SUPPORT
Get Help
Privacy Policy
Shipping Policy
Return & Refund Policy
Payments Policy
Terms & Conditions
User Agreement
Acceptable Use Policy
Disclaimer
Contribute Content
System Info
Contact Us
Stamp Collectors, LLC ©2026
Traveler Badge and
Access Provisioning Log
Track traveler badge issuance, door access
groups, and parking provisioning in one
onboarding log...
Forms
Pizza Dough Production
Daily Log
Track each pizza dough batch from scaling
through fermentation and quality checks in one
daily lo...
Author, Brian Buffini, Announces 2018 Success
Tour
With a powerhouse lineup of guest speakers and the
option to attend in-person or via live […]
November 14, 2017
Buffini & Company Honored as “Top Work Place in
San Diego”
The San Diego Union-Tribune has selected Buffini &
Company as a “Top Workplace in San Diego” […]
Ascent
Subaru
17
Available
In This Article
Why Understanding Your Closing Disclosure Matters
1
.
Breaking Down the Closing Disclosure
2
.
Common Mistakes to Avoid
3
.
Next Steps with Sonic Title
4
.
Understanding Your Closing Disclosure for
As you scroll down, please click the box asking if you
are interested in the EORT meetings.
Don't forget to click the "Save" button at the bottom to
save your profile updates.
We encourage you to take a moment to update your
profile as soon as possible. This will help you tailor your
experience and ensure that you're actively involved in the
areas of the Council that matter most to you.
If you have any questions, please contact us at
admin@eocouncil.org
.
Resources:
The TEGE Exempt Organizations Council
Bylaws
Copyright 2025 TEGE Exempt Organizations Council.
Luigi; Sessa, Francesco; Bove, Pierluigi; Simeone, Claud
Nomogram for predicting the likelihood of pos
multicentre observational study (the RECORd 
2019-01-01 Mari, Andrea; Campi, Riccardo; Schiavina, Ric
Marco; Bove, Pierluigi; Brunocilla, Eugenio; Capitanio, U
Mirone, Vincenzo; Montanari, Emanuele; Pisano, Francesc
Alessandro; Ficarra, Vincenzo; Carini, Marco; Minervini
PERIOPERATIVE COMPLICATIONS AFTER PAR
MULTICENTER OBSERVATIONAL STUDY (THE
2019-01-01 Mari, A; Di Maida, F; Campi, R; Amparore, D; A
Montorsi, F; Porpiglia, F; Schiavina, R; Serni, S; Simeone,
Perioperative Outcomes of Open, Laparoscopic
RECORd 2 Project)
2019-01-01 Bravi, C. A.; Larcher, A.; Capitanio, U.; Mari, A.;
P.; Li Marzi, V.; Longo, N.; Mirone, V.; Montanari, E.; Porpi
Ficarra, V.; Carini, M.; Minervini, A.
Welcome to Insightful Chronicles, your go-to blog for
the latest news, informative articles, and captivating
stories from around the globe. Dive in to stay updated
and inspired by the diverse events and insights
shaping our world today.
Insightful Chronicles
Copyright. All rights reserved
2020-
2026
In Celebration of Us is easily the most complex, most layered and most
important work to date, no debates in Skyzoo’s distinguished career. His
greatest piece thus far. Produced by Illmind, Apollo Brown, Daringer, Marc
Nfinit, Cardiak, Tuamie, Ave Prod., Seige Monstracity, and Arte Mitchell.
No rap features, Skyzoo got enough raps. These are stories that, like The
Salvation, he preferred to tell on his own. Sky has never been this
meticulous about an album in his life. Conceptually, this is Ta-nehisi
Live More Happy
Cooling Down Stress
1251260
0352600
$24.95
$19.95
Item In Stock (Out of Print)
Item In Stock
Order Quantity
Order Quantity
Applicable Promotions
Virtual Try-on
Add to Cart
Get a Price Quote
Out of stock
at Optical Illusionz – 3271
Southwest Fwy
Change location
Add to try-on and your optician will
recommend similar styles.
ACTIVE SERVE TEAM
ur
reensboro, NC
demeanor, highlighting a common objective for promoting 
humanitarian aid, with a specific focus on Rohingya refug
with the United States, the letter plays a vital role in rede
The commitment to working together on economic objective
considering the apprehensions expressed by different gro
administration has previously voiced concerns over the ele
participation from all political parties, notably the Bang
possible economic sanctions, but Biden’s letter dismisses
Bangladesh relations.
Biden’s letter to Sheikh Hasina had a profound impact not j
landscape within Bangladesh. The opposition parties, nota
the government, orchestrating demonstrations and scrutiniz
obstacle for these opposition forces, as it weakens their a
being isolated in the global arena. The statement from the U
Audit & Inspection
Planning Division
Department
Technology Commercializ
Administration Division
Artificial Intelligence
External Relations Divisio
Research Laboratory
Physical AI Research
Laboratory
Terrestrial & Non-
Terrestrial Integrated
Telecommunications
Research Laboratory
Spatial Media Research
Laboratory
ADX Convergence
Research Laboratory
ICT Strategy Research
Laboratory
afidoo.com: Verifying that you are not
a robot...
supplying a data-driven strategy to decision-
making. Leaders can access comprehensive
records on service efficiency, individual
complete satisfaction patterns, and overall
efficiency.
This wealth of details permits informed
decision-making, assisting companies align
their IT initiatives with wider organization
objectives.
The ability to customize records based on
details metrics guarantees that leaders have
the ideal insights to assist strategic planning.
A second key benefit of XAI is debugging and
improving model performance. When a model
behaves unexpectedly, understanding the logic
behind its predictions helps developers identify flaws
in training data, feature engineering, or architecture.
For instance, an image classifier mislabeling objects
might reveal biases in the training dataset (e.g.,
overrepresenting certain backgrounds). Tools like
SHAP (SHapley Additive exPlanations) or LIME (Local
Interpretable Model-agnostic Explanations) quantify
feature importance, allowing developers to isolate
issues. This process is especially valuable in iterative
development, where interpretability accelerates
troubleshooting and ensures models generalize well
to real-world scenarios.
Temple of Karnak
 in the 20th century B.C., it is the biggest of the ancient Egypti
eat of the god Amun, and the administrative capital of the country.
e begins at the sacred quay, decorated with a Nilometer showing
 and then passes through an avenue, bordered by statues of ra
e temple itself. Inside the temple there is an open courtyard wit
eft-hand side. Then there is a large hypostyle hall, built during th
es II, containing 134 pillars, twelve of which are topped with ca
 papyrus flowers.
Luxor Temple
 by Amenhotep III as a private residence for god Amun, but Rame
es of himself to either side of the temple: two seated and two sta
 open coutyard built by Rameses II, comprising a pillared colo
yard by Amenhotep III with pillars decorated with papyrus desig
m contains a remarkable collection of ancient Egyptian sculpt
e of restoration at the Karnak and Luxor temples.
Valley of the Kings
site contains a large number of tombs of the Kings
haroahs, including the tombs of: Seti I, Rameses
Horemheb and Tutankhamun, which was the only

━━━━━━━━━━━━━━━━━━━━

PROBLEM STATEMENT: Change each "Subaru" in the listing above to "Toyota", and write out the whole listing again with nothing else altered.

RESPONSE BELOW:
SUPPORT
Get Help
Privacy Policy
Shipping Policy
Return & Refund Policy
Payments Policy
Terms & Conditions
User Agreement
Acceptable Use Policy
Disclaimer
Contribute Content
System Info
Contact Us
Stamp Collectors, LLC ©2026
Traveler Badge and
Access Provisioning Log
Track traveler badge issuance, door access
groups, and parking provisioning in one
onboarding log...
Forms
Pizza Dough Production
Daily Log
Track each pizza dough batch from scaling
through fermentation and quality checks in one
daily lo...
Author, Brian Buffini, Announces 2018 Success
Tour
With a powerhouse lineup of guest speakers and the
option to attend in-person or via live […]
November 14, 2017
Buffini & Company Honored as “Top Work Place in
San Diego”
The San Diego Union-Tribune has selected Buffini &
Company as a “Top Workplace in San Diego” […]
Ascent
Toyota
17
Available
In This Article
Why Understanding Your Closing Disclosure Matters
1
.
Breaking Down the Closing Disclosure
2
.
Common Mistakes to Avoid
3
.
Next Steps with Sonic Title
4
.
Understanding Your Closing Disclosure for
As you scroll down, please click the box asking if you
are interested in the EORT meetings.
Don't forget to click the "Save" button at the bottom to
save your profile updates.
We encourage you to take a moment to update your
profile as soon as possible. This will help you tailor your
experience and ensure that you're actively involved in the
areas of the Council that matter most to you.
If you have any questions, please contact us at
admin@eocouncil.org
.
Resources:
The TEGE Exempt Organizations Council
Bylaws
Copyright 2025 TEGE Exempt Organizations Council.
Luigi; Sessa, Francesco; Bove, Pierluigi; Simeone, Claud
Nomogram for predicting the likelihood of pos
multicentre observational study (the RECORd 
2019-01-01 Mari, Andrea; Campi, Riccardo; Schiavina, Ric
Marco; Bove, Pierluigi; Brunocilla, Eugenio; Capitanio, U
Mirone, Vincenzo; Montanari, Emanuele; Pisano, Francesc
Alessandro; Ficarra, Vincenzo; Carini, Marco; Minervini
PERIOPERATIVE COMPLICATIONS AFTER PAR
MULTICENTER OBSERVATIONAL STUDY (THE
2019-01-01 Mari, A; Di Maida, F; Campi, R; Amparore, D; A
Montorsi, F; Porpiglia, F; Schiavina, R; Serni, S; Simeone,
Perioperative Outcomes of Open, Laparoscopic
RECORd 2 Project)
2019-01-01 Bravi, C. A.; Larcher, A.; Capitanio, U.; Mari, A.;
P.; Li Marzi, V.; Longo, N.; Mirone, V.; Montanari, E.; Porpi
Ficarra, V.; Carini, M.; Minervini, A.
Welcome to Insightful Chronicles, your go-to blog for
the latest news, informative articles, and captivating
stories from around the globe. Dive in to stay updated
and inspired by the diverse events and insights
shaping our world today.
Insightful Chronicles
Copyright. All rights reserved
2020-
2026
In Celebration of Us is easily the most complex, most layered and most
important work to date, no debates in Skyzoo’s distinguished career. His
greatest piece thus far. Produced by Illmind, Apollo Brown, Daringer, Marc
Nfinit, Cardiak, Tuamie, Ave Prod., Seige Monstracity, and Arte Mitchell.
No rap features, Skyzoo got enough raps. These are stories that, like The
Salvation, he preferred to tell on his own. Sky has never been this
meticulous about an album in his life. Conceptually, this is Ta-nehisi
Live More Happy
Cooling Down Stress
1251260
0352600
$24.95
$19.95
Item In Stock (Out of Print)
Item In Stock
Order Quantity
Order Quantity
Applicable Promotions
Virtual Try-on
Add to Cart
Get a Price Quote
Out of stock
at Optical Illusionz – 3271
Southwest Fwy
Change location
Add to try-on and your optician will
recommend similar styles.
ACTIVE SERVE TEAM
ur
reensboro, NC
demeanor, highlighting a common objective for promoting 
humanitarian aid, with a specific focus on Rohingya refug
with the United States, the letter plays a vital role in rede
The commitment to working together on economic objective
considering the apprehensions expressed by different gro
administration has previously voiced concerns over the ele
participation from all political parties, notably the Bang
possible economic sanctions, but Biden’s letter dismisses
Bangladesh relations.
Biden’s letter to Sheikh Hasina had a profound impact not j
landscape within Bangladesh. The opposition parties, nota
the government, orchestrating demonstrations and scrutiniz
obstacle for these opposition forces, as it weakens their a
being isolated in the global arena. The statement from the U
Audit & Inspection
Planning Division
Department
Technology Commercializ
Administration Division
Artificial Intelligence
External Relations Divisio
Research Laboratory
Physical AI Research
Laboratory
Terrestrial & Non-
Terrestrial Integrated
Telecommunications
Research Laboratory
Spatial Media Research
Laboratory
ADX Convergence
Research Laboratory
ICT Strategy Research
Laboratory
afidoo.com: Verifying that you are not
a robot...
supplying a data-driven strategy to decision-
making. Leaders can access comprehensive
records on service efficiency, individual
complete satisfaction patterns, and overall
efficiency.
This wealth of details permits informed
decision-making, assisting companies align
their IT initiatives with wider organization
objectives.
The ability to customize records based on
details metrics guarantees that leaders have
the ideal insights to assist strategic planning.
A second key benefit of XAI is debugging and
improving model performance. When a model
behaves unexpectedly, understanding the logic
behind its predictions helps developers identify flaws
in training data, feature engineering, or architecture.
For instance, an image classifier mislabeling objects
might reveal biases in the training dataset (e.g.,
overrepresenting certain backgrounds). Tools like
SHAP (SHapley Additive exPlanations) or LIME (Local
Interpretable Model-agnostic Explanations) quantify
feature importance, allowing developers to isolate
issues. This process is especially valuable in iterative
development, where interpretability accelerates
troubleshooting and ensures models generalize well
to real-world scenarios.
Temple of Karnak
 in the 20th century B.C., it is the biggest of the ancient Egypti
eat of the god Amun, and the administrative capital of the country.
e begins at the sacred quay, decorated with a Nilometer showing
 and then passes through an avenue, bordered by statues of ra
e temple itself. Inside the temple there is an open courtyard wit
eft-hand side. Then there is a large hypostyle hall, built during th
es II, containing 134 pillars, twelve of which are topped with ca
 papyrus flowers.
Luxor Temple
 by Amenhotep III as a private residence for god Amun, but Rame
es of himself to either side of the temple: two seated and two sta
 open coutyard built by Rameses II, comprising a pillared colo
yard by Amenhotep III with pillars decorated with papyrus desig
m contains a remarkable collection of ancient Egyptian sculpt
e of restoration at the Karnak and Luxor temples.
Valley of the Kings
site contains a large number of tombs of the Kings
haroahs, including the tombs of: Seti I, Rameses
Horemheb and Tutankhamun, which was the only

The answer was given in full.